====== Vorliegender Text

# Simatic S7-300



## pioneer01 (26 Februar 2013)

Hallo!

Ich benötige für meine private Heizung eine SPS und hätte da an eine Simatic S7 gedacht.
Leider weiß ich nicht genau wie bzw. ob die unterschiedlichen (alten) CPUs mit allen Baugruppen kompatibel sind.
Ich würde gerne folgende CPU erwerben:
http://www.willhaben.at/iad/kaufen-...0-cpu-312-ifm-10de-6do-54996969?adId=54996969
und wüsste gerne ob die Analogeingangskarte 6ES7331-7PF01-0AB0 dazu kompatibel ist.

Vielen Dank für die Hilfe
lg
Martin


----------



## Lipperlandstern (26 Februar 2013)

Hast du Step7 ? Dann bau dir das in der Hardwarekonfig zusammen. Wenn es da klappt (wovon ich ausgehe) dann ist es kompatibel


----------



## pioneer01 (26 Februar 2013)

Herzlichen Dank für deine Antwort, habe ich auch schon gemacht und es funktioniert.
Mich würde nur noch interessieren ob man sagen kann, dass allgemein alle 300er Komponenten zusammenpassen. Oder gibt es schon Kombinationen die nicht kombinierbar sind?


----------



## Lipperlandstern (26 Februar 2013)

Gute Frage. Drauf verlassen das es immer klappt würde ich mich nicht. Grade bei CPs könnte es Probleme geben. Bei der 400er gibt es die auf jeden Fall.


----------



## pioneer01 (26 Februar 2013)

OK alles klar. Aber wenn Step7 eine "Kompatibilitätskontrolle" eingebaut hat ist eh alles OK.
Mich wundert nur, dass, ich glaube man nennt sie Kompakt-CPUs, die ich im Link angegeben habe eine I/O Baugruppe dabei hat. Wenn ich nämlich genau diese CPU mit der gleichen Nummer (6ES7 312-5AC01-0AB0) in Step7 hinzufüge, erscheint mir automatisch keine I/O Baugruppe.
Mache ich etwas falsch oder muss ich die I/O Baugruppe in Step7 noch manuell hinzufügen? Wenn ja welche Nummer hat sie?

Danke
Martin


----------



## Lipperlandstern (26 Februar 2013)

============
====== Bereitgestelltes Material

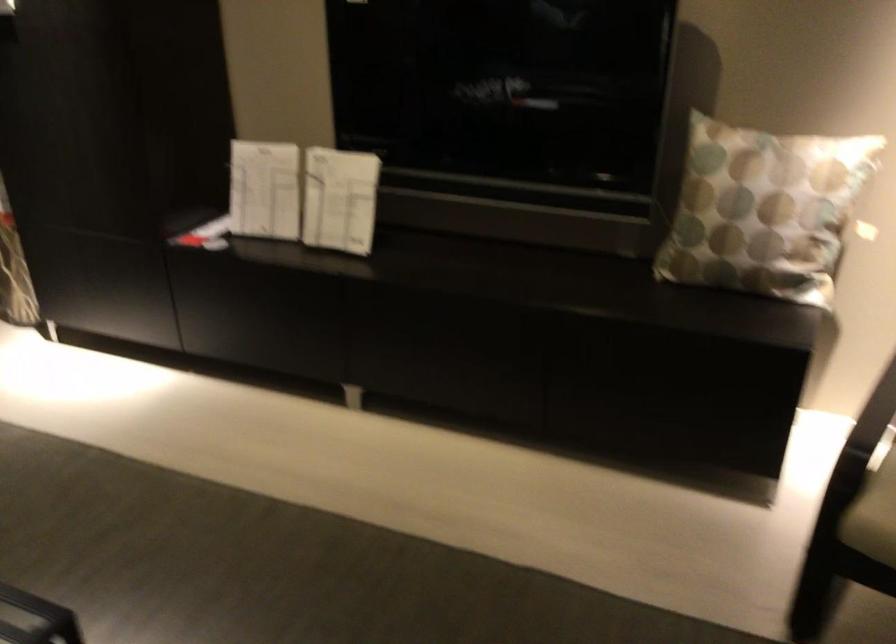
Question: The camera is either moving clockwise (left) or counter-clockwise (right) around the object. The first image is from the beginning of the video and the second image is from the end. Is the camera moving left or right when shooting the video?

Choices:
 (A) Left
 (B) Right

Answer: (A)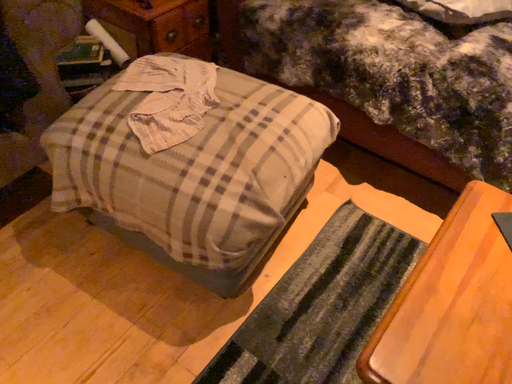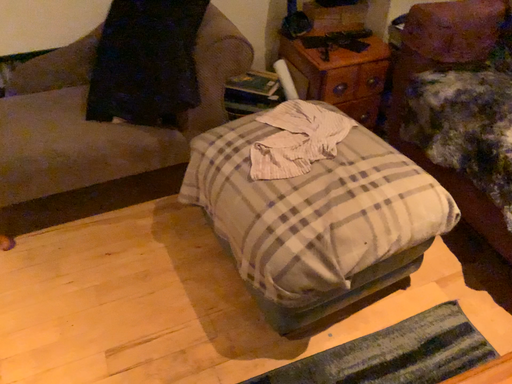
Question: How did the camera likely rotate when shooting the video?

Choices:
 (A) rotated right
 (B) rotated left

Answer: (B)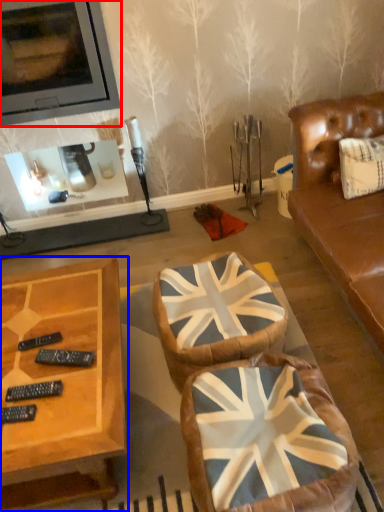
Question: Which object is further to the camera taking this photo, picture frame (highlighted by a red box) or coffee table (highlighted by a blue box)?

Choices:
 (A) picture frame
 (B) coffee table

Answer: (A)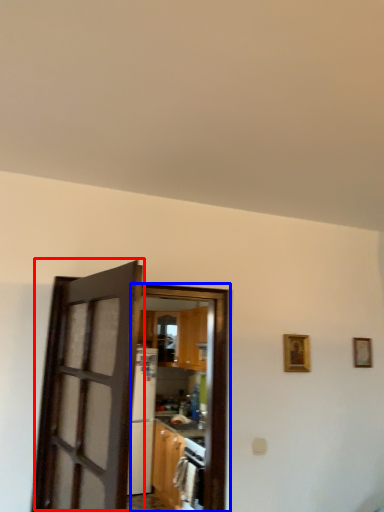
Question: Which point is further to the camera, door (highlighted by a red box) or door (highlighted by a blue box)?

============

Aufgabe => Gib den Abschnitt aus dem Forumsthread zur Simatic S7-300 zwischen „Leider weiß ich“ und „dazu kompatibel ist.“ einschließlich wortgetreu wieder.

Lösung =>
Leider weiß ich nicht genau wie bzw. ob die unterschiedlichen (alten) CPUs mit allen Baugruppen kompatibel sind.
Ich würde gerne folgende CPU erwerben:
http://www.willhaben.at/iad/kaufen-...0-cpu-312-ifm-10de-6do-54996969?adId=54996969
und wüsste gerne ob die Analogeingangskarte 6ES7331-7PF01-0AB0 dazu kompatibel ist.